#### WORK ITEM
With images removed, transcribe each record exactly as it appears.

#### DATA SHOWN
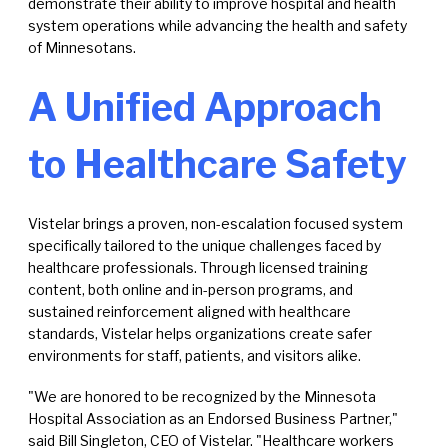
demonstrate their ability to improve hospital and health
system operations while advancing the health and safety
of Minnesotans.
A Unified Approach
to Healthcare Safety
Vistelar brings a proven, non-escalation focused system
specifically tailored to the unique challenges faced by
healthcare professionals. Through licensed training
content, both online and in-person programs, and
sustained reinforcement aligned with healthcare
standards, Vistelar helps organizations create safer
environments for staff, patients, and visitors alike.
"We are honored to be recognized by the Minnesota
Hospital Association as an Endorsed Business Partner,"
said Bill Singleton, CEO of Vistelar. "Healthcare workers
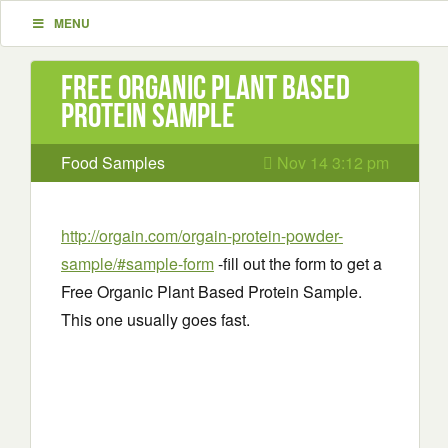
MENU
Free Organic Plant Based
Protein Sample
Food Samples
Nov 14 3:12 pm
http://orgain.com/orgain-protein-powder-
sample/#sample-form
-fill out the form to get a
Free Organic Plant Based Protein Sample.
This one usually goes fast.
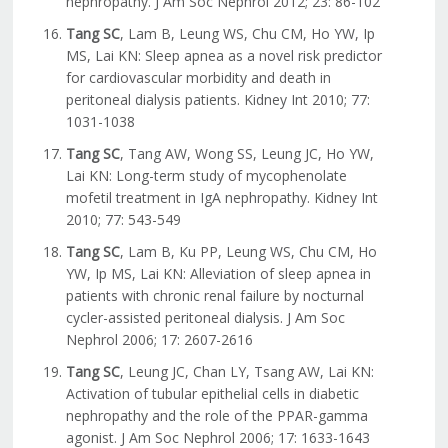
nephropathy. J Am Soc Nephrol 2012; 23: 86-102
Tang SC
, Lam B, Leung WS, Chu CM, Ho YW, Ip
MS, Lai KN: Sleep apnea as a novel risk predictor
for cardiovascular morbidity and death in
peritoneal dialysis patients. Kidney Int 2010; 77:
1031-1038
Tang SC
, Tang AW, Wong SS, Leung JC, Ho YW,
Lai KN: Long-term study of mycophenolate
mofetil treatment in IgA nephropathy. Kidney Int
2010; 77: 543-549
Tang SC
, Lam B, Ku PP, Leung WS, Chu CM, Ho
YW, Ip MS, Lai KN: Alleviation of sleep apnea in
patients with chronic renal failure by nocturnal
cycler-assisted peritoneal dialysis. J Am Soc
Nephrol 2006; 17: 2607-2616
Tang SC
, Leung JC, Chan LY, Tsang AW, Lai KN:
Activation of tubular epithelial cells in diabetic
nephropathy and the role of the PPAR-gamma
agonist. J Am Soc Nephrol 2006; 17: 1633-1643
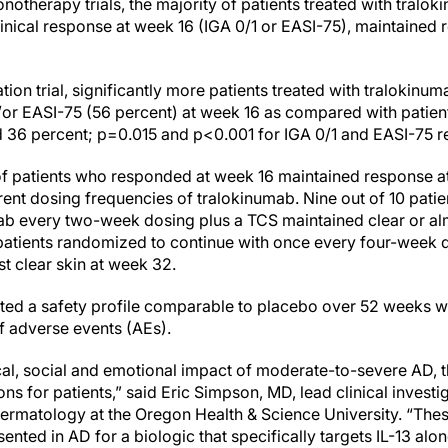
notherapy trials, the majority of patients treated with tral
nical response at week 16 (IGA 0/1 or EASI-75), maintained
ion trial, significantly more patients treated with tralokinu
/or EASI-75 (56 percent) at week 16 as compared with patien
 36 percent; p=0.015 and p<0.001 for IGA 0/1 and EASI-75 re
y of patients who responded at week 16 maintained response
erent dosing frequencies of tralokinumab. Nine out of 10 pati
ab every two-week dosing plus a TCS maintained clear or alm
0 patients randomized to continue with once every four-week 
t clear skin at week 32.
d a safety profile comparable to placebo over 52 weeks wit
f adverse events (AEs).
al, social and emotional impact of moderate-to-severe AD, the
ons for patients,” said Eric Simpson, MD, lead clinical invest
rmatology at the Oregon Health & Science University. “These 
sented in AD for a biologic that specifically targets IL-13 alo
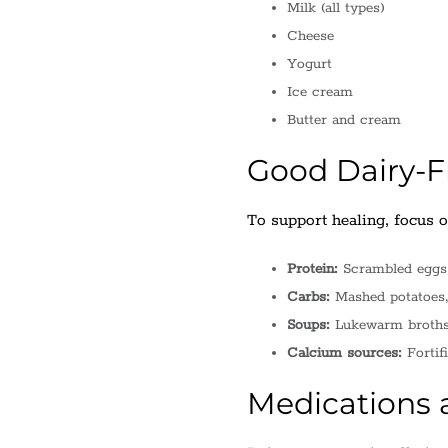
Milk (all types)
Cheese
Yogurt
Ice cream
Butter and cream
Good Dairy-Fr
To support healing, focus on
Protein:
Scrambled eggs, 
Carbs:
Mashed potatoes, 
Soups:
Lukewarm broths o
Calcium sources:
Fortif
Medications a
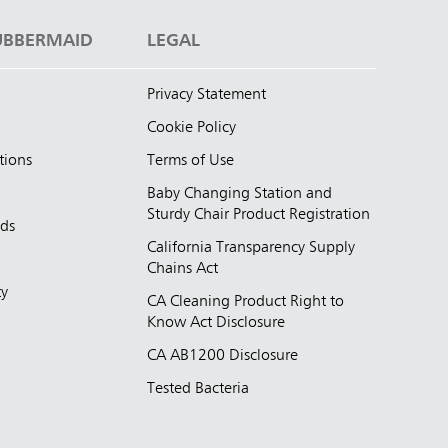
UBBERMAID
LEGAL
Privacy Statement
Cookie Policy
tions
Terms of Use
Baby Changing Station and
Sturdy Chair Product Registration
nds
California Transparency Supply
d
Chains Act
ty
CA Cleaning Product Right to
Know Act Disclosure
CA AB1200 Disclosure
Tested Bacteria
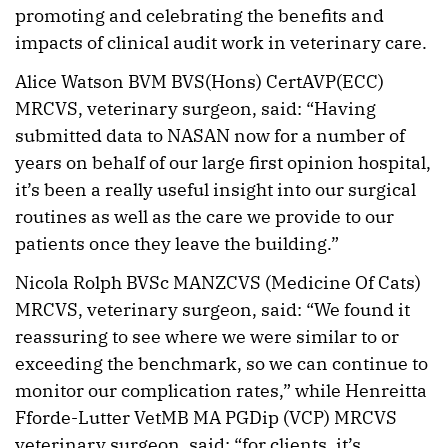
promoting and celebrating the benefits and
impacts of clinical audit work in veterinary care.
Alice Watson BVM BVS(Hons) CertAVP(ECC)
MRCVS, veterinary surgeon, said: “Having
submitted data to NASAN now for a number of
years on behalf of our large first opinion hospital,
it’s been a really useful insight into our surgical
routines as well as the care we provide to our
patients once they leave the building.”
Nicola Rolph BVSc MANZCVS (Medicine Of Cats)
MRCVS, veterinary surgeon, said: “We found it
reassuring to see where we were similar to or
exceeding the benchmark, so we can continue to
monitor our complication rates,” while Henreitta
Fforde-Lutter VetMB MA PGDip (VCP) MRCVS
veterinary surgeon, said: “for clients, it’s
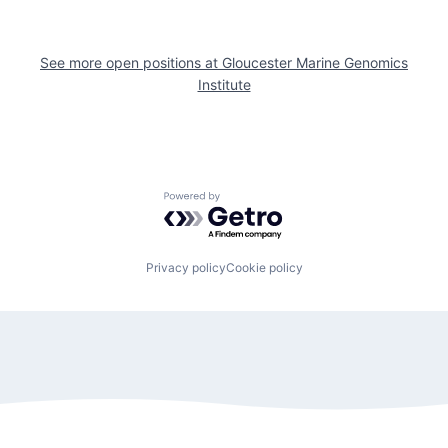
See more open positions at
Gloucester Marine Genomics
Institute
Powered by Getro.com
Privacy policy
Cookie policy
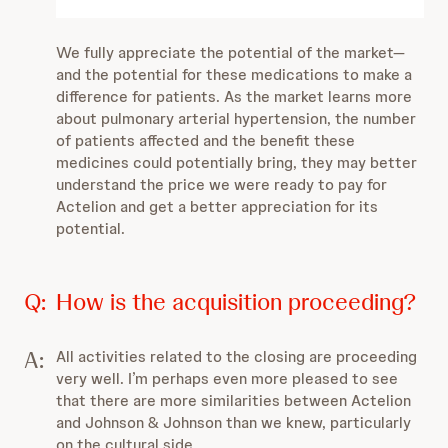
We fully appreciate the potential of the market—
and the potential for these medications to make a
difference for patients.
As the market learns more
about pulmonary arterial hypertension, the number
of patients affected and the benefit these
medicines could potentially bring, they may better
understand the price we were ready to pay for
Actelion and get a better appreciation for its
potential.
Q:
How is the acquisition proceeding?
A:
All activities related to the closing are proceeding
very well. I’m perhaps even more pleased to see
that there are more similarities between Actelion
and Johnson & Johnson than we knew, particularly
on the cultural side.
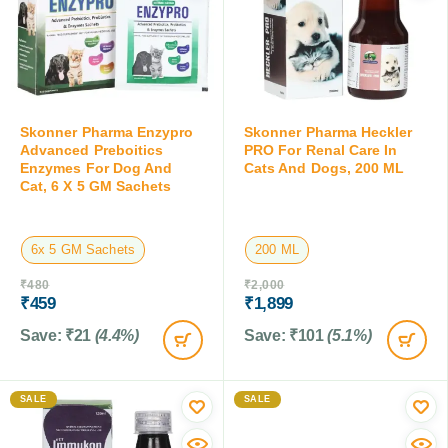
Skonner Pharma Enzypro
Skonner Pharma Heckler
Advanced Preboitics
PRO For Renal Care In
Enzymes For Dog And
Cats And Dogs, 200 ML
Cat, 6 X 5 GM Sachets
6x 5 GM Sachets
200 ML
₹
480
₹
2,000
₹
459
₹
1,899
Save:
₹
21
(4.4%)
Save:
₹
101
(5.1%)
SALE
SALE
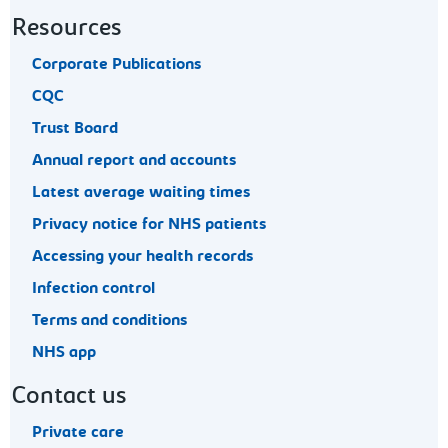
Resources
Corporate Publications
CQC
Trust Board
Annual report and accounts
Latest average waiting times
Privacy notice for NHS patients
Accessing your health records
Infection control
Terms and conditions
NHS app
Contact us
Private care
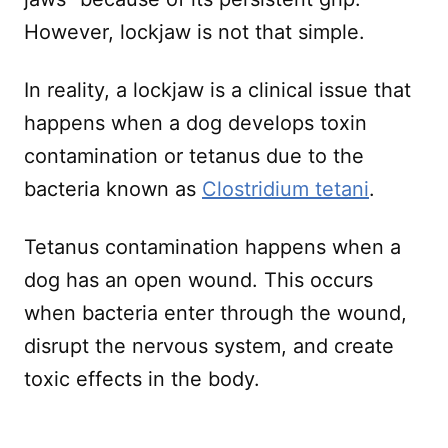
However, lockjaw is not that simple.
In reality, a lockjaw is a clinical issue that
happens when a dog develops toxin
contamination or tetanus due to the
bacteria known as
Clostridium tetani
.
Tetanus contamination happens when a
dog has an open wound. This occurs
when bacteria enter through the wound,
disrupt the nervous system, and create
toxic effects in the body.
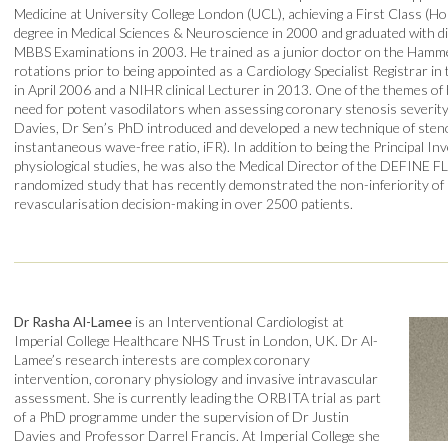
Medicine at University College London (UCL), achieving a First Class (H
degree in Medical Sciences & Neuroscience in 2000 and graduated with dist
MBBS Examinations in 2003. He trained as a junior doctor on the Ham
rotations prior to being appointed as a Cardiology Specialist Registrar 
in April 2006 and a NIHR clinical Lecturer in 2013. One of the themes of 
need for potent vasodilators when assessing coronary stenosis severity
Davies, Dr Sen’s PhD introduced and developed a new technique of steno
instantaneous wave-free ratio, iFR). In addition to being the Principal Inv
physiological studies, he was also the Medical Director of the DEFINE FLA
randomized study that has recently demonstrated the non-inferiority of 
revascularisation decision-making in over 2500 patients.
Dr Rasha Al-Lamee
is an Interventional Cardiologist at
Imperial College Healthcare NHS Trust in London, UK. Dr Al-
Lamee’s research interests are complex coronary
intervention, coronary physiology and invasive intravascular
assessment. She is currently leading the ORBITA trial as part
of a PhD programme under the supervision of Dr Justin
Davies and Professor Darrel Francis. At Imperial College she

#### TASK ANSWER
demonstrate their ability to improve hospital and health
system operations while advancing the health and safety
of Minnesotans.
A Unified Approach
to Healthcare Safety
Vistelar brings a proven, non-escalation focused system
specifically tailored to the unique challenges faced by
healthcare professionals. Through licensed training
content, both online and in-person programs, and
sustained reinforcement aligned with healthcare
standards, Vistelar helps organizations create safer
environments for staff, patients, and visitors alike.
"We are honored to be recognized by the Minnesota
Hospital Association as an Endorsed Business Partner,"
said Bill Singleton, CEO of Vistelar. "Healthcare workers
MENU
Free Organic Plant Based
Protein Sample
Food Samples
Nov 14 3:12 pm
http://orgain.com/orgain-protein-powder-
sample/#sample-form
-fill out the form to get a
Free Organic Plant Based Protein Sample.
This one usually goes fast.
nephropathy. J Am Soc Nephrol 2012; 23: 86-102
Tang SC
, Lam B, Leung WS, Chu CM, Ho YW, Ip
MS, Lai KN: Sleep apnea as a novel risk predictor
for cardiovascular morbidity and death in
peritoneal dialysis patients. Kidney Int 2010; 77:
1031-1038
Tang SC
, Tang AW, Wong SS, Leung JC, Ho YW,
Lai KN: Long-term study of mycophenolate
mofetil treatment in IgA nephropathy. Kidney Int
2010; 77: 543-549
Tang SC
, Lam B, Ku PP, Leung WS, Chu CM, Ho
YW, Ip MS, Lai KN: Alleviation of sleep apnea in
patients with chronic renal failure by nocturnal
cycler-assisted peritoneal dialysis. J Am Soc
Nephrol 2006; 17: 2607-2616
Tang SC
, Leung JC, Chan LY, Tsang AW, Lai KN:
Activation of tubular epithelial cells in diabetic
nephropathy and the role of the PPAR-gamma
agonist. J Am Soc Nephrol 2006; 17: 1633-1643
notherapy trials, the majority of patients treated with tral
nical response at week 16 (IGA 0/1 or EASI-75), maintained
ion trial, significantly more patients treated with tralokinu
/or EASI-75 (56 percent) at week 16 as compared with patien
 36 percent; p=0.015 and p<0.001 for IGA 0/1 and EASI-75 re
y of patients who responded at week 16 maintained response
erent dosing frequencies of tralokinumab. Nine out of 10 pati
ab every two-week dosing plus a TCS maintained clear or alm
0 patients randomized to continue with once every four-week 
t clear skin at week 32.
d a safety profile comparable to placebo over 52 weeks wit
f adverse events (AEs).
al, social and emotional impact of moderate-to-severe AD, the
ons for patients,” said Eric Simpson, MD, lead clinical invest
rmatology at the Oregon Health & Science University. “These 
sented in AD for a biologic that specifically targets IL-13 alo
Milk (all types)
Cheese
Yogurt
Ice cream
Butter and cream
Good Dairy-Fr
To support healing, focus on
Protein:
Scrambled eggs, 
Carbs:
Mashed potatoes, 
Soups:
Lukewarm broths o
Calcium sources:
Fortif
Medications a
UBBERMAID
LEGAL
Privacy Statement
Cookie Policy
tions
Terms of Use
Baby Changing Station and
Sturdy Chair Product Registration
nds
California Transparency Supply
d
Chains Act
ty
CA Cleaning Product Right to
Know Act Disclosure
CA AB1200 Disclosure
Tested Bacteria
promoting and celebrating the benefits and
impacts of clinical audit work in veterinary care.
Alice Watson BVM BVS(Hons) CertAVP(ECC)
MRCVS, veterinary surgeon, said: “Having
submitted data to NASAN now for a number of
years on behalf of our large first opinion hospital,
it’s been a really useful insight into our surgical
routines as well as the care we provide to our
patients once they leave the building.”
Nicola Rolph BVSc MANZCVS (Medicine Of Cats)
MRCVS, veterinary surgeon, said: “We found it
reassuring to see where we were similar to or
exceeding the benchmark, so we can continue to
monitor our complication rates,” while Henreitta
Fforde-Lutter VetMB MA PGDip (VCP) MRCVS
veterinary surgeon, said: “for clients, it’s
See more open positions at
Gloucester Marine Genomics
Institute
Powered by Getro.com
Privacy policy
Cookie policy
We fully appreciate the potential of the market—
and the potential for these medications to make a
difference for patients.
As the market learns more
about pulmonary arterial hypertension, the number
of patients affected and the benefit these
medicines could potentially bring, they may better
understand the price we were ready to pay for
Actelion and get a better appreciation for its
potential.
Q:
How is the acquisition proceeding?
A:
All activities related to the closing are proceeding
very well. I’m perhaps even more pleased to see
that there are more similarities between Actelion
and Johnson & Johnson than we knew, particularly
on the cultural side.
Skonner Pharma Enzypro
Skonner Pharma Heckler
Advanced Preboitics
PRO For Renal Care In
Enzymes For Dog And
Cats And Dogs, 200 ML
Cat, 6 X 5 GM Sachets
6x 5 GM Sachets
200 ML
₹
480
₹
2,000
₹
459
₹
1,899
Save:
₹
21
(4.4%)
Save:
₹
101
(5.1%)
SALE
SALE
Resources
Corporate Publications
CQC
Trust Board
Annual report and accounts
Latest average waiting times
Privacy notice for NHS patients
Accessing your health records
Infection control
Terms and conditions
NHS app
Contact us
Private care
However, lockjaw is not that simple.
In reality, a lockjaw is a clinical issue that
happens when a dog develops toxin
contamination or tetanus due to the
bacteria known as
Clostridium tetani
.
Tetanus contamination happens when a
dog has an open wound. This occurs
when bacteria enter through the wound,
disrupt the nervous system, and create
toxic effects in the body.
Medicine at University College London (UCL), achieving a First Class (H
degree in Medical Sciences & Neuroscience in 2000 and graduated with dist
MBBS Examinations in 2003. He trained as a junior doctor on the Ham
rotations prior to being appointed as a Cardiology Specialist Registrar 
in April 2006 and a NIHR clinical Lecturer in 2013. One of the themes of 
need for potent vasodilators when assessing coronary stenosis severity
Davies, Dr Sen’s PhD introduced and developed a new technique of steno
instantaneous wave-free ratio, iFR). In addition to being the Principal Inv
physiological studies, he was also the Medical Director of the DEFINE FLA
randomized study that has recently demonstrated the non-inferiority of 
revascularisation decision-making in over 2500 patients.
Dr Rasha Al-Lamee
is an Interventional Cardiologist at
Imperial College Healthcare NHS Trust in London, UK. Dr Al-
Lamee’s research interests are complex coronary
intervention, coronary physiology and invasive intravascular
assessment. She is currently leading the ORBITA trial as part
of a PhD programme under the supervision of Dr Justin
Davies and Professor Darrel Francis. At Imperial College she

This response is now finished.